Now, I happen to agree with the Court that the formula was outdated. As I previously detailed, it doesn't reflect the current attempts to restrict the right to vote. In fact, it underestimates them.

Let's look at it this way: under the Voting Rights Act, nine entire States and certain counties in six others were covered, but just this year already, more than 80 restrictive voting laws in 31 States have been introduced.

Given my experience in Wisconsin and what I'm seeing in States across the country, I knew that we had to take action at the national level. So I got together with Congressman Keith Ellison from Minnesota and we worked with FairVote to work on a right to vote amendment to the U.S. Constitution that would guarantee an affirmative right to vote for every single American.

Our amendment is as simple as it is necessary. It says that every American citizen possesses the fundamental right to vote in any public election where they reside, and Congress has the power to protect this right.

This amendment would create an important change from current policy. No more would Americans have to prove that their right to vote has been infringed. If you live in a State right now, you have to prove that that State, in changing voting laws, has somehow infringed your ability to vote in order to have success. Instead, under our constitutional amendment, the burden of proof would go to the States, and the States would have to demonstrate that any new law they put in place would not burden any of their citizens' ability to have a right to vote.
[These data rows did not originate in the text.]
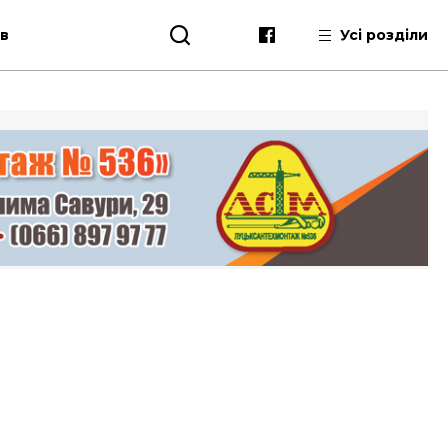
ів
Усі розділи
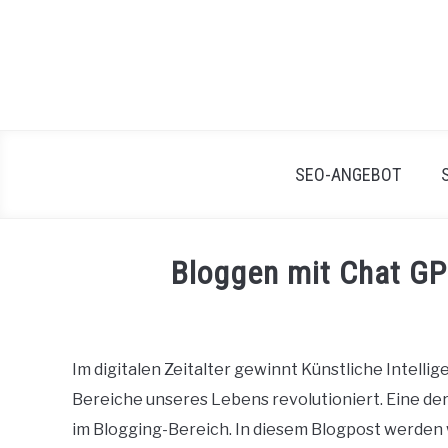
Skip
to
content
SEO-ANGEBOT
Bloggen mit Chat GP
Written
by
Manuela
Im digitalen Zeitalter gewinnt Künstliche Intelli
Hennig
Bereiche unseres Lebens revolutioniert. Eine d
in
im Blogging-Bereich. In diesem Blogpost werden w
Blog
Now, our vote is the great equalizer in this country. My brother and I have one thing in common with the Koch brothers: we each come with one single vote. The average person in the world, you may not have billions of dollars like Sheldon Adelson, but the one thing that you have in common with Sheldon Adelson is that you each have one single vote.

Now, I understand that ratifying the Constitution is not an easy task, but on this measure, it's a deeply important one. We can, and we must, build a grassroots movement needed to ensure our most fundamental right is not subject to the partisan whims of State legislatures.

I am holding in my hand pages and pages of people across the country who support a national right to vote constitutional amendment. Over 28,000 people have signed petitions. They're circulated by U.S. Action and PCCC, Bold Progressives that have got signatures saying we need to make our Constitution work for every single American, that every single person has that right to vote. This has 28,000 names right here of people who support this most fundamental right.

Mr. Speaker, at the end of the day, the right to vote is not a Republican right or a Democratic right, it's an American right. And if the recent Voting Rights Act decision demonstrates anything, it's that we need to do everything we can to help protect that right.

Mr. Speaker, I would like to reinforce that the Congressional Progressive Caucus is going to do everything that we can to make sure that every American has the right to vote, and that a right to vote amendment to the U.S. Constitution is the most sure, most effective way to get that done.

Mr. Speaker, with that, I yield back the balance of my time.